Geçtiğimiz günlerde, Hasan Karasapan ağabeyimizi "GAP Gündemi" YouTube kanalından sunduğum "Şanlıurfa'da Kültür ve Sanat" programına konuk ettim. Kendisiyle keyifli bir sohbet gerçekleştirdik ve geçmişe unutulmaz bir yolculuk yaptık. Hasan Karasapan, yaşamın zorluklarına rağmen Şanlıurfa'nın kültürel mirasına olan sevgisini ve bağlılığını sürdürüyor. Gümrük handaki tezgahında, eski paraları, yüzükleri ve tespihleri satarken, gelen her misafiri Şanlıurfa'nın tarihine ve zenginliğine dair bilgilendiriyor.

Onun bu mücadelesi, kültür ve sanatın yaşatılması için verilen bir savaşın sembolüdür.

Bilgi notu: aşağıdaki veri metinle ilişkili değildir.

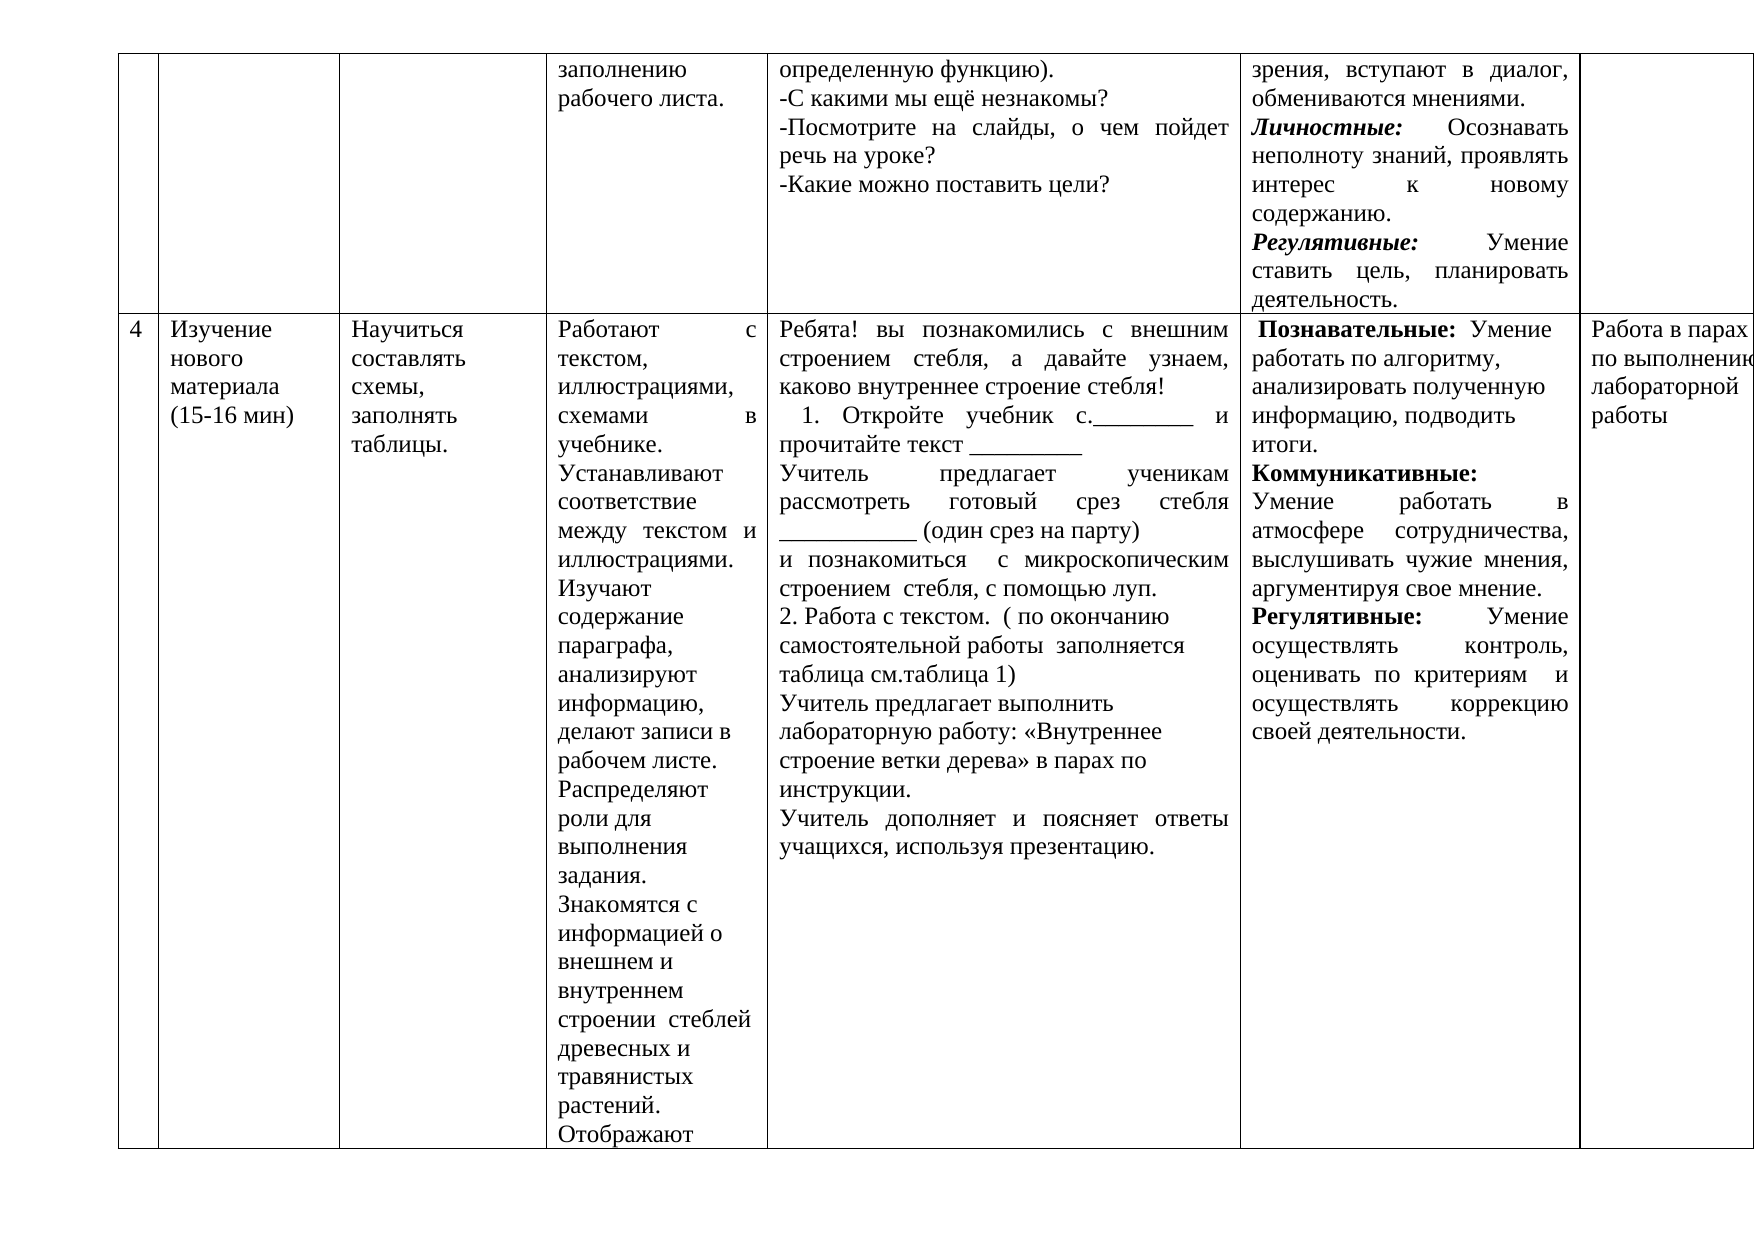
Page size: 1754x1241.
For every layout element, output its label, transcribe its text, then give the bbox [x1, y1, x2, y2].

table_cell 3 [119, 54, 158, 313]
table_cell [1581, 314, 1753, 1148]
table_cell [159, 54, 339, 313]
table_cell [547, 314, 767, 1148]
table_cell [340, 314, 546, 1148]
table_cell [768, 54, 1240, 313]
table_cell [1241, 54, 1579, 313]
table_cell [159, 314, 339, 1148]
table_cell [768, 314, 1240, 1148]
table_cell 4 [119, 314, 158, 1148]
table_cell [1581, 54, 1753, 313]
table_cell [547, 54, 767, 313]
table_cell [340, 54, 546, 313]
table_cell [1241, 314, 1579, 1148]
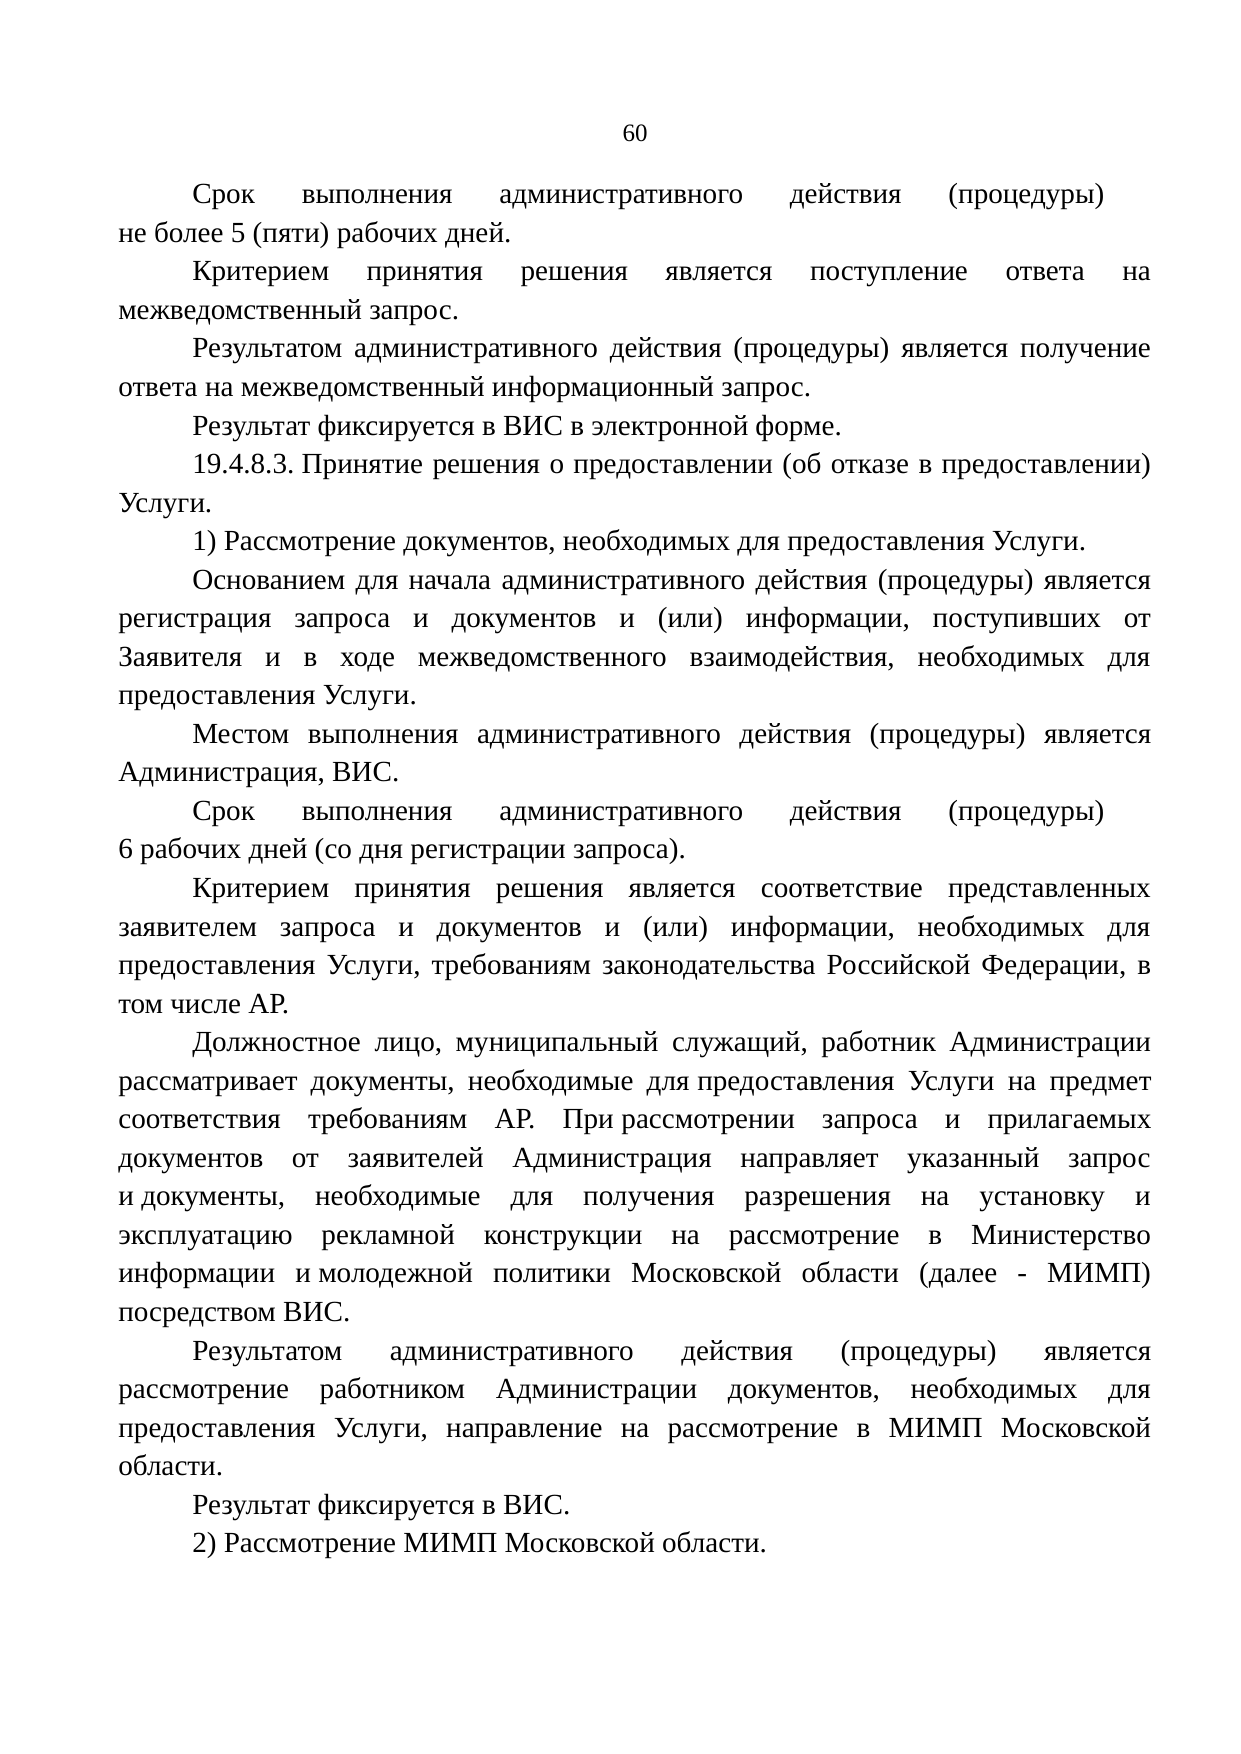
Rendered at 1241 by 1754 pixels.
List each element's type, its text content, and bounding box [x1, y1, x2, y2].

text 19.4.8.3. Принятие решения о предоставлении (об отказе в предоставлении) Услуги. [118, 446, 1152, 518]
text Должностное лицо, муниципальный служащий, работник Администрации рассматривает документы, необходимые для предоставления Услуги на предмет соответствия требованиям АР. При рассмотрении запроса и прилагаемых документов от заявителей Администрация направляет указанный запрос и документы, необходимые для получения разрешения на установку и эксплуатацию рекламной конструкции на рассмотрение в Министерство информации и молодежной политики Московской области (далее - МИМП) посредством ВИС. [118, 1024, 1152, 1328]
text 2) Рассмотрение МИМП Московской области. [118, 1525, 1152, 1559]
text Срок выполнения административного действия (процедуры) не более 5 (пяти) рабочих дней. [118, 176, 1152, 248]
text 1) Рассмотрение документов, необходимых для предоставления Услуги. [118, 523, 1152, 557]
text Результатом административного действия (процедуры) является получение ответа на межведомственный информационный запрос. [118, 331, 1152, 403]
text Критерием принятия решения является поступление ответа на межведомственный запрос. [118, 253, 1152, 326]
text Местом выполнения административного действия (процедуры) является Администрация, ВИС. [118, 716, 1152, 788]
text Результат фиксируется в ВИС. [118, 1487, 1152, 1520]
text Основанием для начала административного действия (процедуры) является регистрация запроса и документов и (или) информации, поступивших от Заявителя и в ходе межведомственного взаимодействия, необходимых для предоставления Услуги. [118, 562, 1152, 711]
text Критерием принятия решения является соответствие представленных заявителем запроса и документов и (или) информации, необходимых для предоставления Услуги, требованиям законодательства Российской Федерации, в том числе АР. [118, 870, 1152, 1019]
text Срок выполнения административного действия (процедуры) 6 рабочих дней (со дня регистрации запроса). [118, 793, 1152, 865]
text Результат фиксируется в ВИС в электронной форме. [118, 408, 1152, 441]
text Результатом административного действия (процедуры) является рассмотрение работником Администрации документов, необходимых для предоставления Услуги, направление на рассмотрение в МИМП Московской области. [118, 1333, 1152, 1482]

Hasan Karasapan, yaşamın zorlu yollarında ilerlerken, aynı zamanda geçmişe saygı göstermeyi ve gelecek nesillere miras bırakmayı sürdürüyor. Onun öyküsü, azim ve sevginin ne kadar güçlü olduğunu gösteren bir ilham kaynağıdır. Şanlıurfa'nın kültür ve sanatını koruma misyonunu üstlenmiş bir kahraman olarak tanınır. Programda kimi zaman türküler okuyan, kimi zaman ağıtlar yakan, şiirler okuyan, duygusal anlar yaşayan Hasan Karasapan, 50 dakikalık bir program boyunca sanatı ve kültürü dolu dolu yaşattı. Sezonluk tarım işçileriyle birlikte söylediği türküler ve bestelediği eserler, Şanlıurfa'nın zengin kültürünü yansıtıyordu.

Leyli kültürü, Koza Kırık, Çelik Çubuk oyunları, Çömçe Gelin, Naristan kültürü, taziye evleri ve taziyeler gibi önemli unsurları programa taşıdı. Ayrıca, Hasan Karasapan, Şanlıurfa'daki saygın alimlerden rahmetli Mola Derviş Hoca ile olan anılarını da paylaştı. Bu kısa süre içinde, tarihe ve kültüre dair derinlemesine bir sohbet fırsatı buldum.

Eğer bu programı izlemediyseniz, hala "GAP Gündemi" YouTube kanalında bulabilirsiniz. Hasan Karasapan ağabeyimize sağlık ve sıhhat diliyorum. Sizlere de hayırlı günler dileyerek, sevgi ve saygılarımı sunuyorum.